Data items
= Beginning of Section =

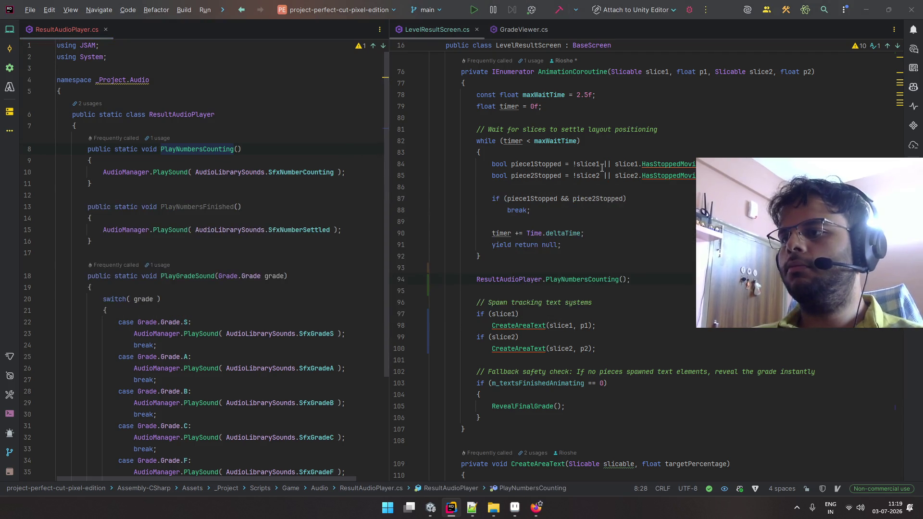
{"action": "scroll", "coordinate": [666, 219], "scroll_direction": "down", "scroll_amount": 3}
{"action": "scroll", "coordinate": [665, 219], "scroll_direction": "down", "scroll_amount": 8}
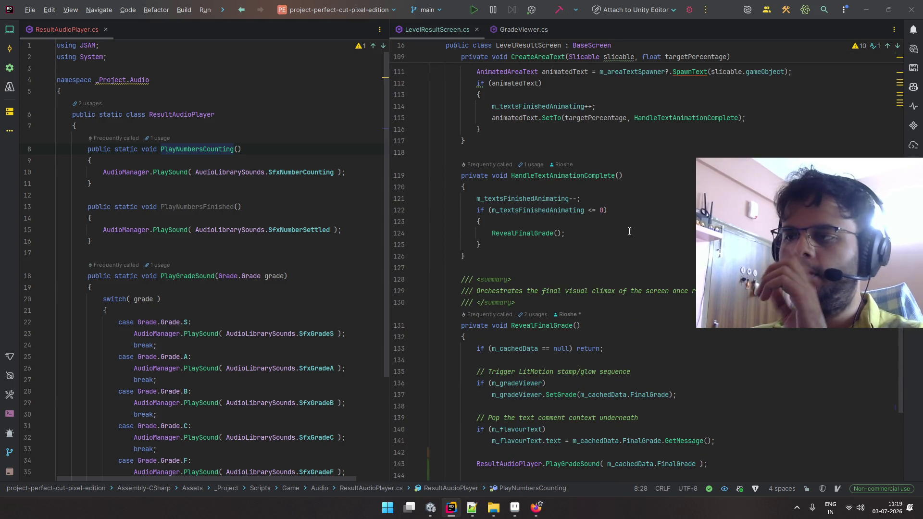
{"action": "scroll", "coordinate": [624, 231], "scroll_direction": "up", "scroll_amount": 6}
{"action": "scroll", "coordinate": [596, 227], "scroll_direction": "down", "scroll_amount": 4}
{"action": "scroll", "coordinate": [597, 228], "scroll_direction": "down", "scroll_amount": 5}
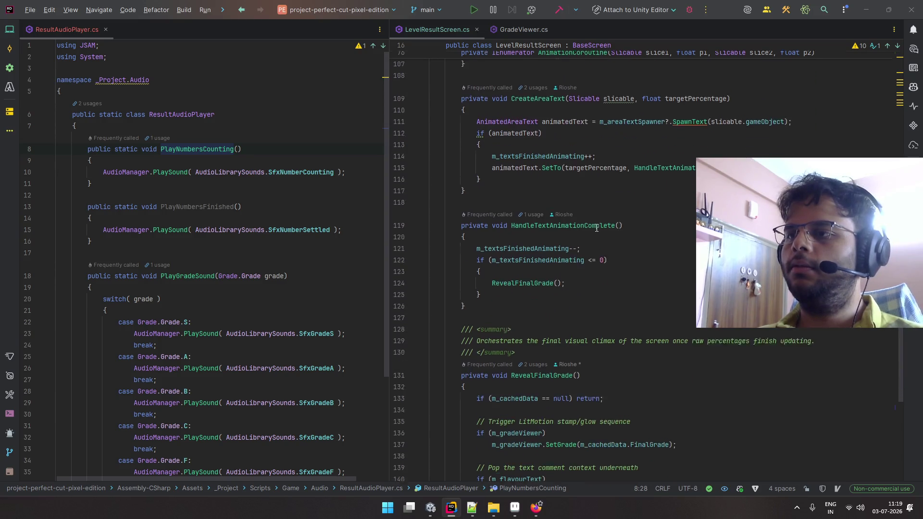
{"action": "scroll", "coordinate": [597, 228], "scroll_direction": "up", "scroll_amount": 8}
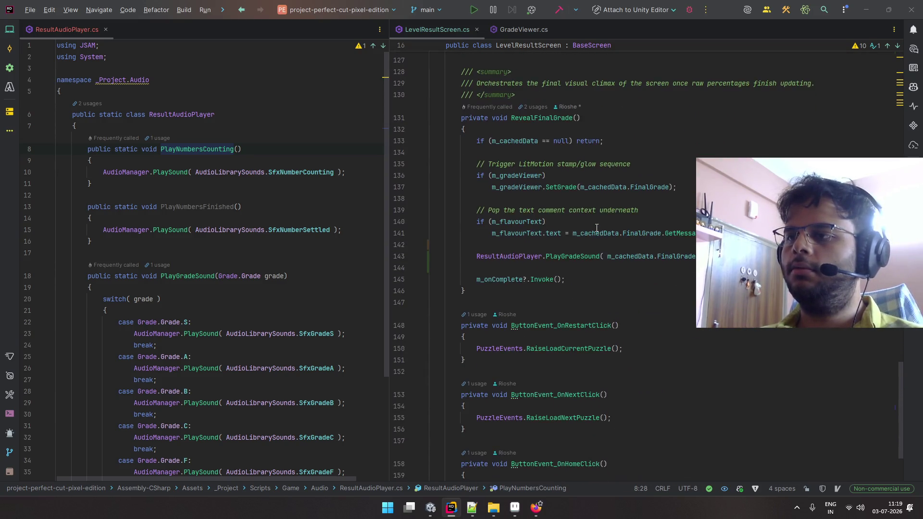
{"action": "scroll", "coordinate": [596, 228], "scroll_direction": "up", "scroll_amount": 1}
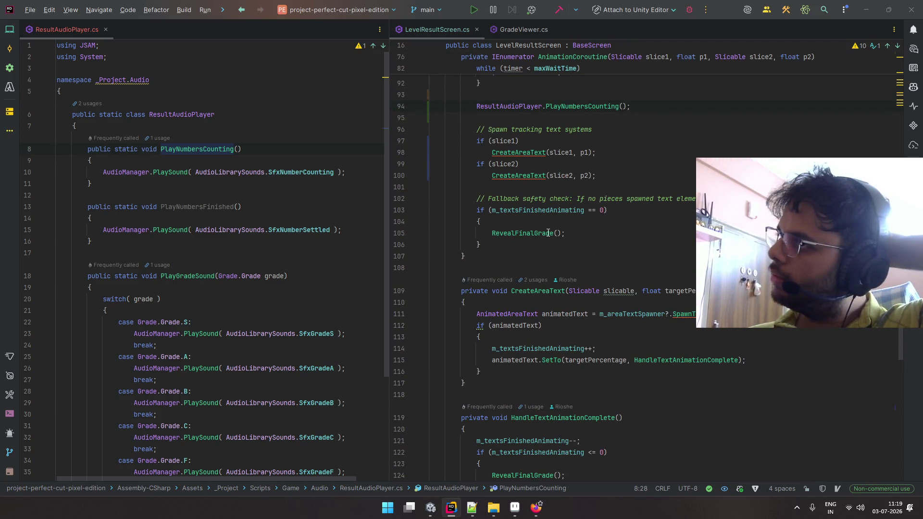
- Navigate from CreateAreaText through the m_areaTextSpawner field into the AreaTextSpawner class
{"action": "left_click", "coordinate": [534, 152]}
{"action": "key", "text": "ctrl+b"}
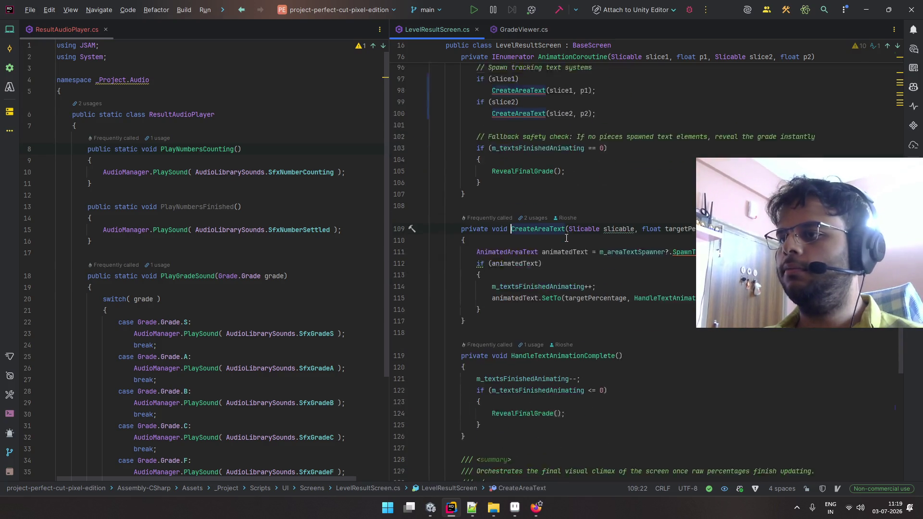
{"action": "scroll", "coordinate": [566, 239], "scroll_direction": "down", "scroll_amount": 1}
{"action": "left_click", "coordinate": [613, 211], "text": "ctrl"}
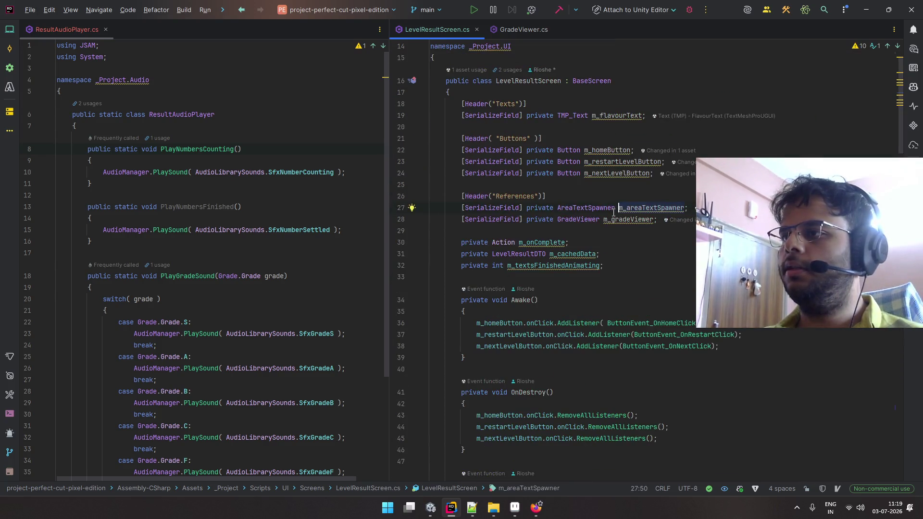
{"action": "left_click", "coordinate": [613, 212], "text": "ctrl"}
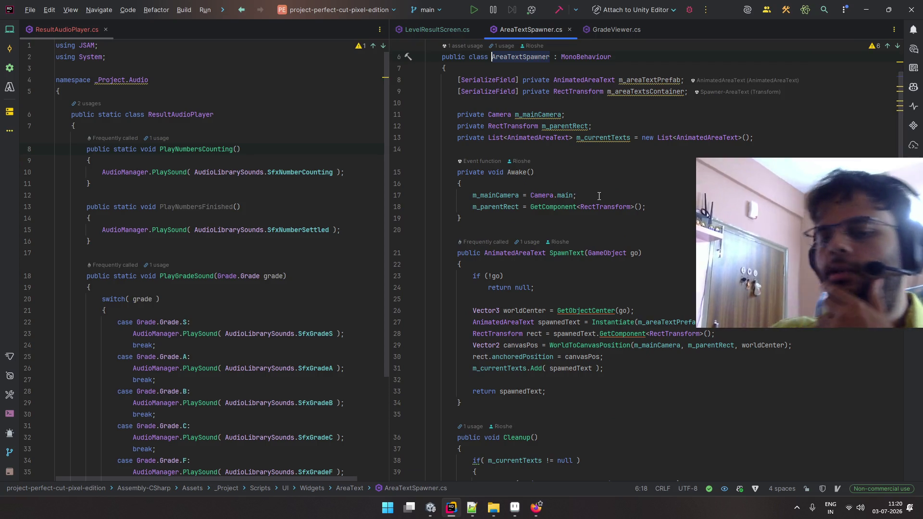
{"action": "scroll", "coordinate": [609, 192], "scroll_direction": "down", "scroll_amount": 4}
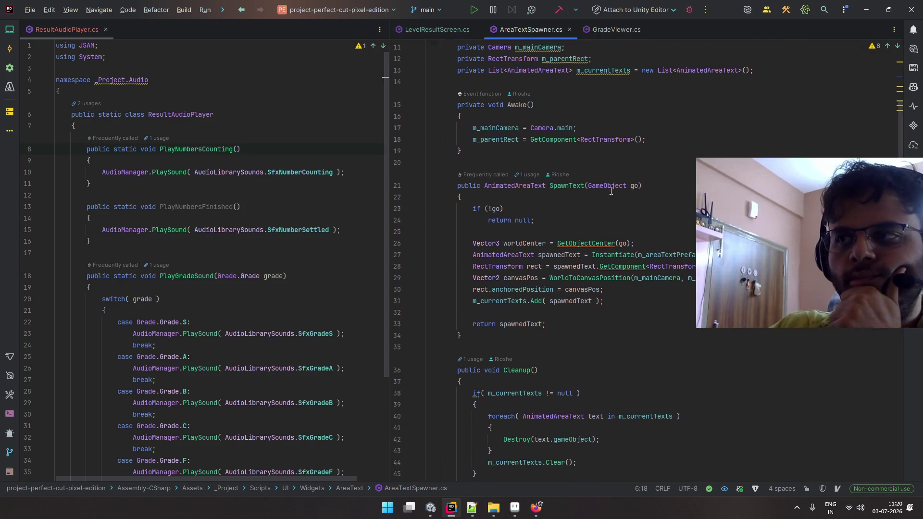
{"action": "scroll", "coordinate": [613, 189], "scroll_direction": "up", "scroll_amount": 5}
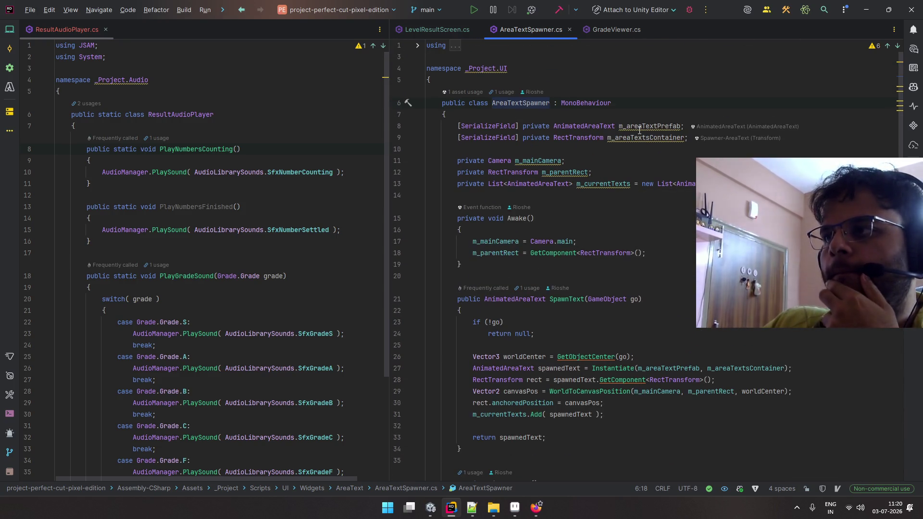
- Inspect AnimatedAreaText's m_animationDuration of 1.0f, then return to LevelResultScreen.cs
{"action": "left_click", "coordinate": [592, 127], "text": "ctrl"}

= End of Section =

Using the records above, report each line that contains the word "ctrl" by copying it.

◆ REPLY TO THE TASK ◆
{"action": "key", "text": "ctrl+b"}
{"action": "left_click", "coordinate": [613, 211], "text": "ctrl"}
{"action": "left_click", "coordinate": [613, 212], "text": "ctrl"}
{"action": "left_click", "coordinate": [592, 127], "text": "ctrl"}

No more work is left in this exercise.